##### EXERCISE MATERIALS #####

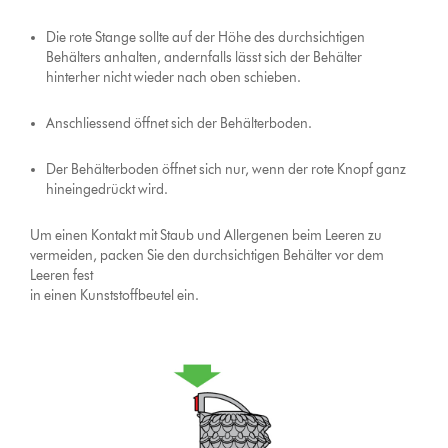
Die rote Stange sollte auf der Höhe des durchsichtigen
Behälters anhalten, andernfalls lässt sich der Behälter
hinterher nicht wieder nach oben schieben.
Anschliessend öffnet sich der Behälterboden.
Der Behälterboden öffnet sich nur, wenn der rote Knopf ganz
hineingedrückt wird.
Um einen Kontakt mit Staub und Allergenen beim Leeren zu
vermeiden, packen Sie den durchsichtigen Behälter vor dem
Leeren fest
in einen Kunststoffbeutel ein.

#####
##### EXERCISE MATERIALS #####

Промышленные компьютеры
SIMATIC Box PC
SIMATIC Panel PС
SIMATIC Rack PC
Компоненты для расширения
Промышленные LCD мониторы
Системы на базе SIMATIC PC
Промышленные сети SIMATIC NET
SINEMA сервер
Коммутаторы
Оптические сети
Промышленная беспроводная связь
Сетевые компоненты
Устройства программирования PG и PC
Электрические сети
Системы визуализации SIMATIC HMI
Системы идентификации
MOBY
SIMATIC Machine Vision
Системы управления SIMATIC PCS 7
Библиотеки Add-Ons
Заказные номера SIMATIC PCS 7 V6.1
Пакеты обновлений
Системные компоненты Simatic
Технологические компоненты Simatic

#####

■ PROBLEM DESCRIPTION
From the entries above, list each line with "сети" in it.

■ ANSWER SECTION
Промышленные сети SIMATIC NET
Оптические сети
Электрические сети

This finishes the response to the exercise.